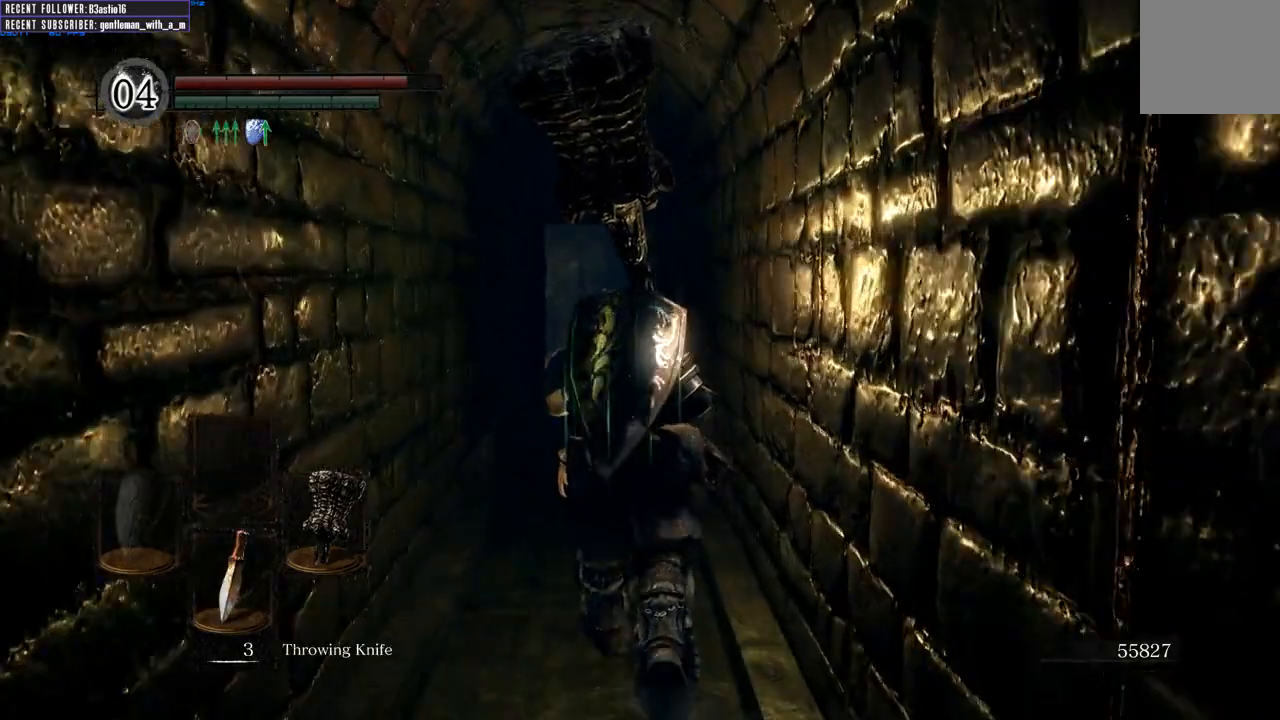
{"buttons": [], "left_stick": "up", "right_stick": "center", "events": [[100, "DPAD_DOWN", "down"], [250, "DPAD_DOWN", "up"]]}
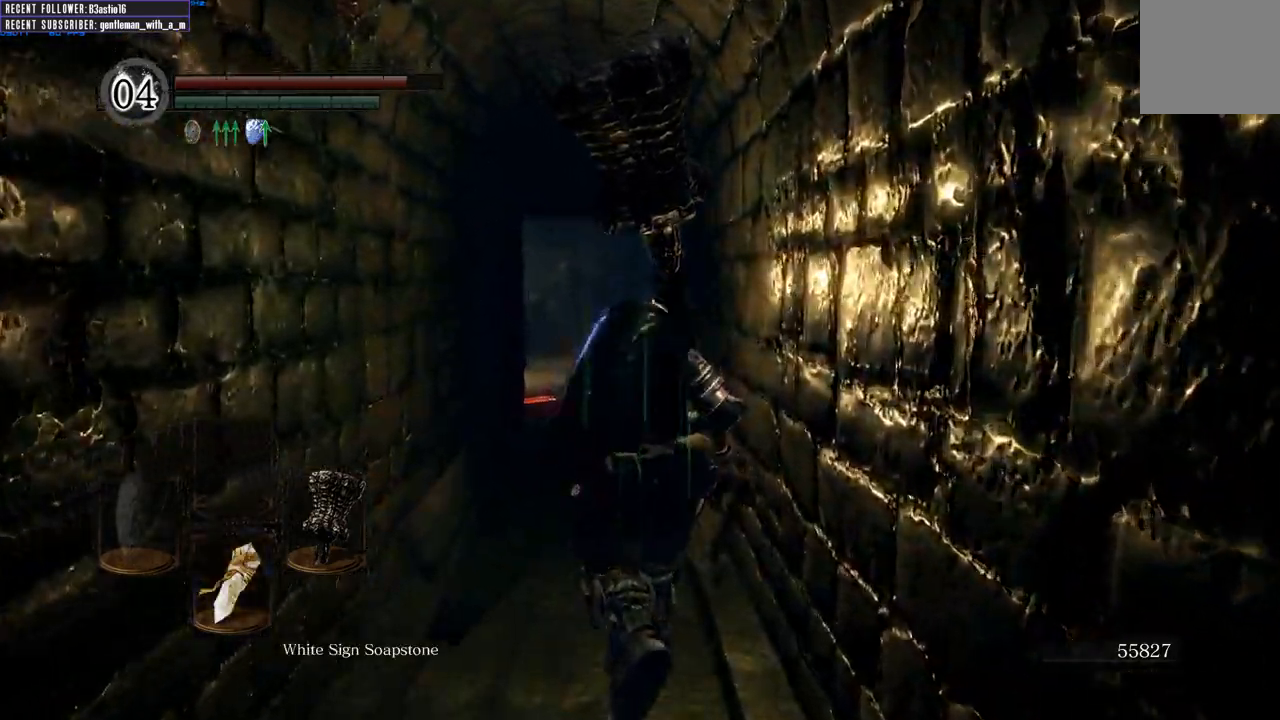
{"buttons": [], "left_stick": "up", "right_stick": "center", "events": []}
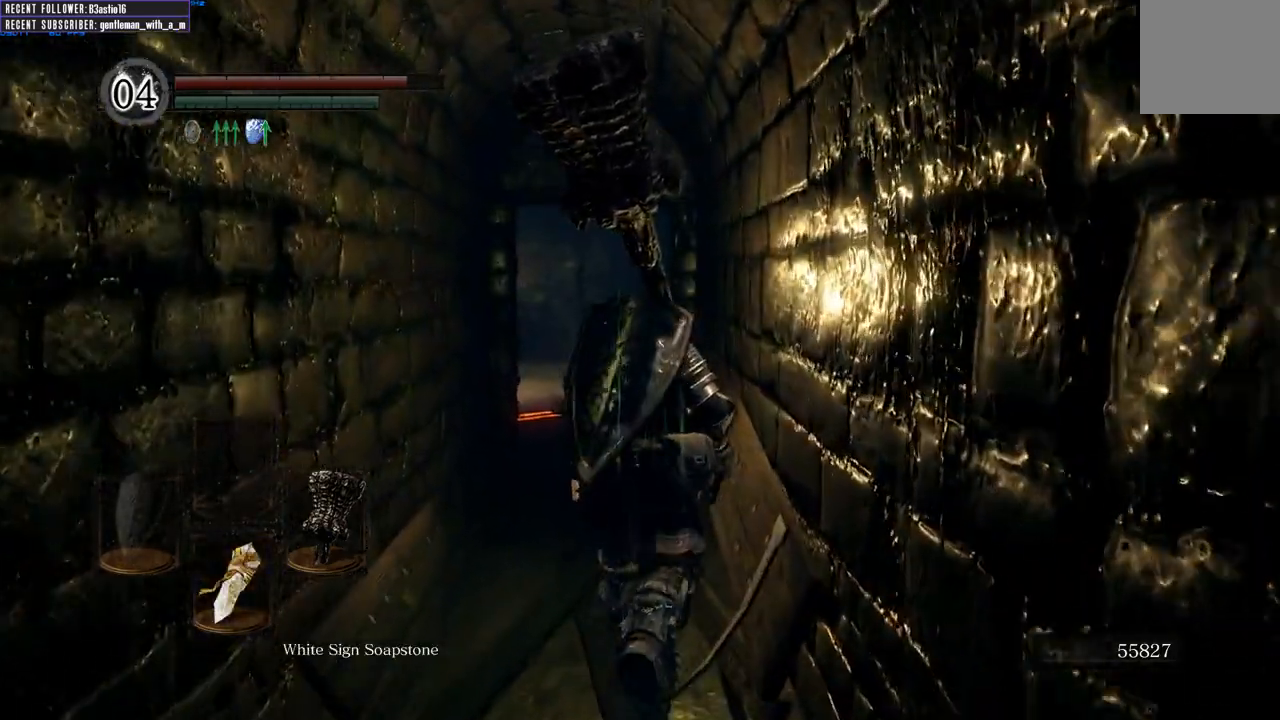
{"buttons": [], "left_stick": "up", "right_stick": "center", "events": []}
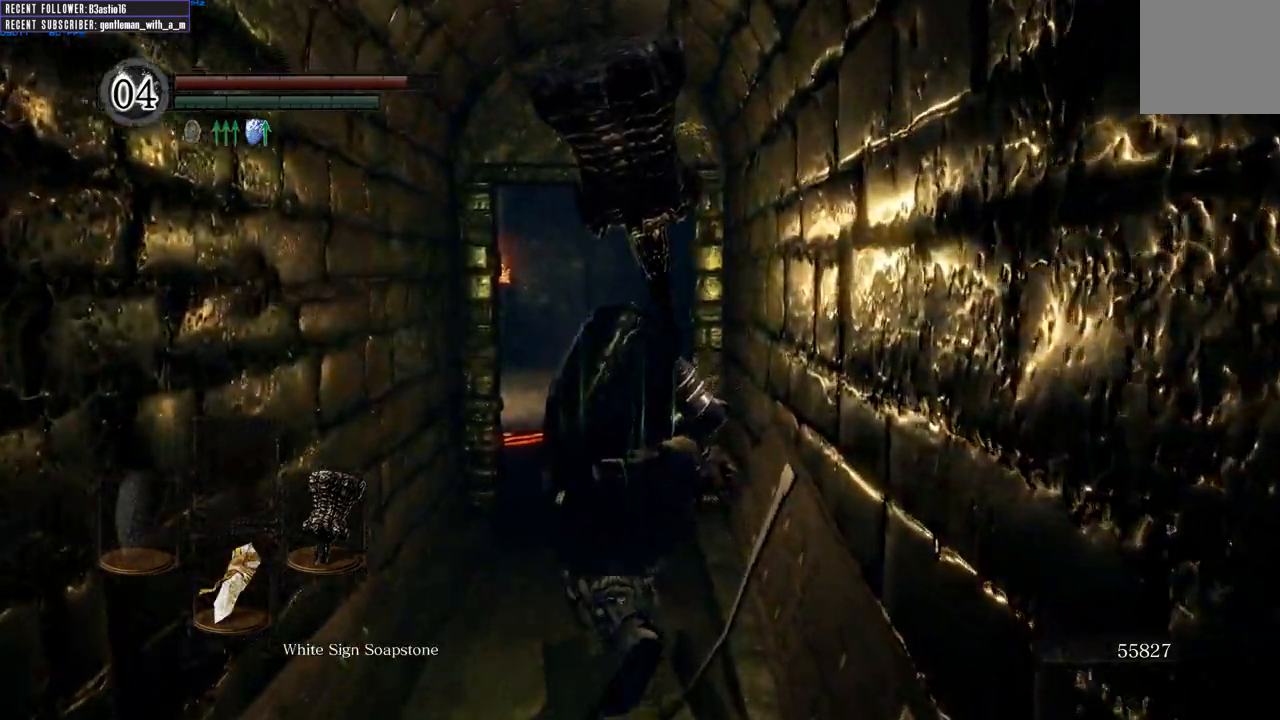
{"buttons": [], "left_stick": "up", "right_stick": "center", "events": []}
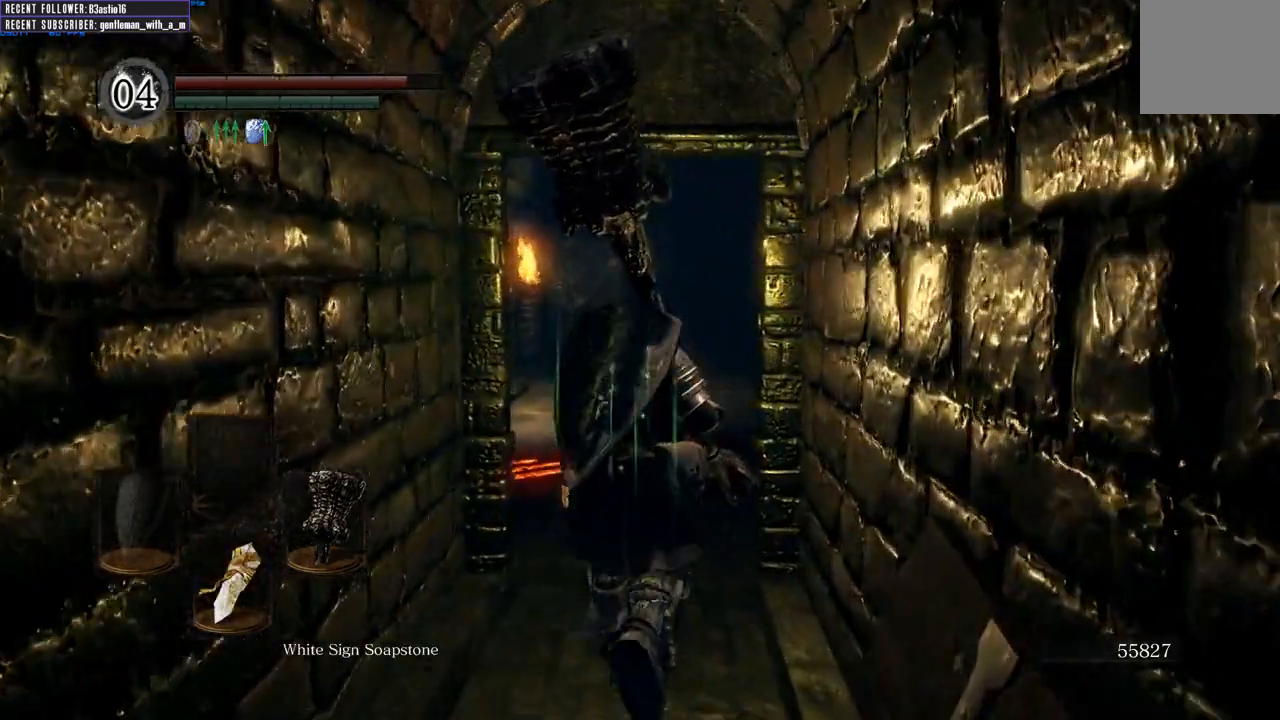
{"buttons": [], "left_stick": "up", "right_stick": "center", "events": []}
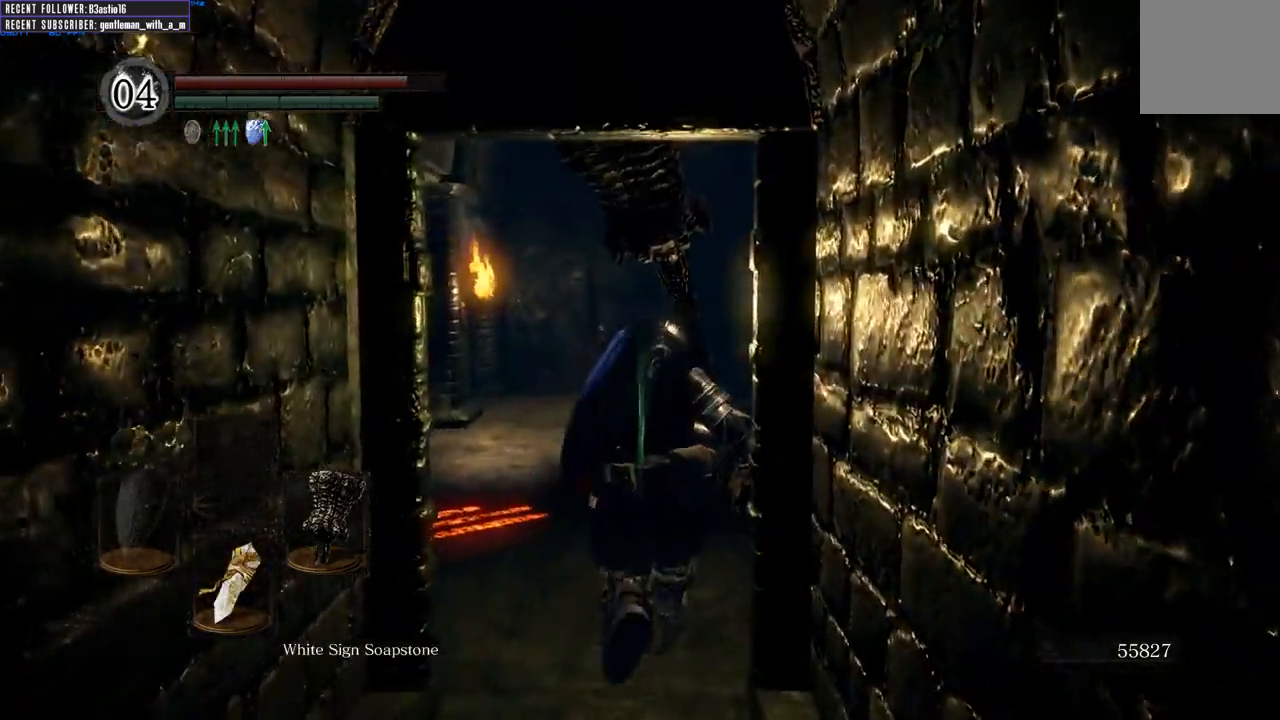
{"buttons": [], "left_stick": "up", "right_stick": "center", "events": []}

--------------------------------

(Your instructions)
Leaving the pictures aside, transcribe the entire listing exactly.

(Solution to this problem)
{"buttons": [], "left_stick": "up", "right_stick": "center", "events": [[100, "DPAD_DOWN", "down"], [250, "DPAD_DOWN", "up"]]}
{"buttons": [], "left_stick": "up", "right_stick": "center", "events": []}
{"buttons": [], "left_stick": "up", "right_stick": "center", "events": []}
{"buttons": [], "left_stick": "up", "right_stick": "center", "events": []}
{"buttons": [], "left_stick": "up", "right_stick": "center", "events": []}
{"buttons": [], "left_stick": "up", "right_stick": "center", "events": []}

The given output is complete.